Please reproduce the listing word for word. Pictures stay out.

=== Data section ===

----------

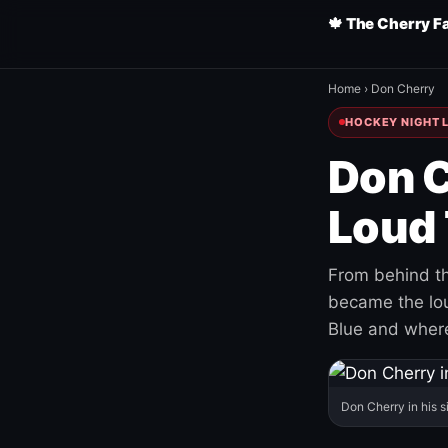
🍁 The Cherry F
Home
›
Don Cherry
HOCKEY NIGHT L
Don C
Loud 
From behind th
became the loud
Blue and where
Don Cherry in his s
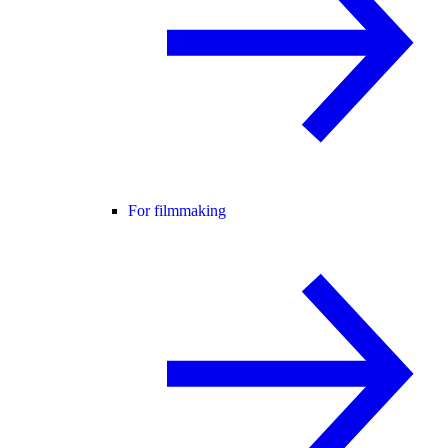
For filmmaking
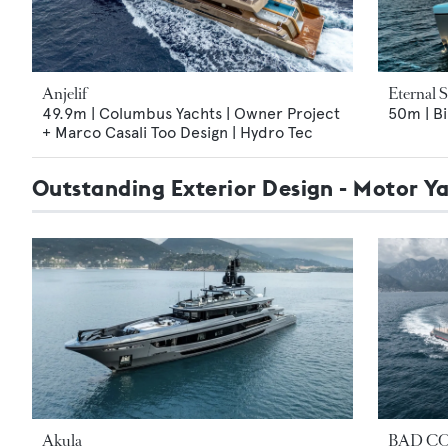
Anjelif
Eternal 
49.9m | Columbus Yachts | Owner Project
50m | Bi
+ Marco Casali Too Design | Hydro Tec
Outstanding Exterior Design - Motor Y
Akula
BAD CO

----------

=== Exercise output ===
🍁 The Cherry F
Home
›
Don Cherry
HOCKEY NIGHT L
Don C
Loud 
From behind th
became the loud
Blue and where
Don Cherry in his s
For filmmaking
Anjelif
Eternal 
49.9m | Columbus Yachts | Owner Project
50m | Bi
+ Marco Casali Too Design | Hydro Tec
Outstanding Exterior Design - Motor Y
Akula
BAD CO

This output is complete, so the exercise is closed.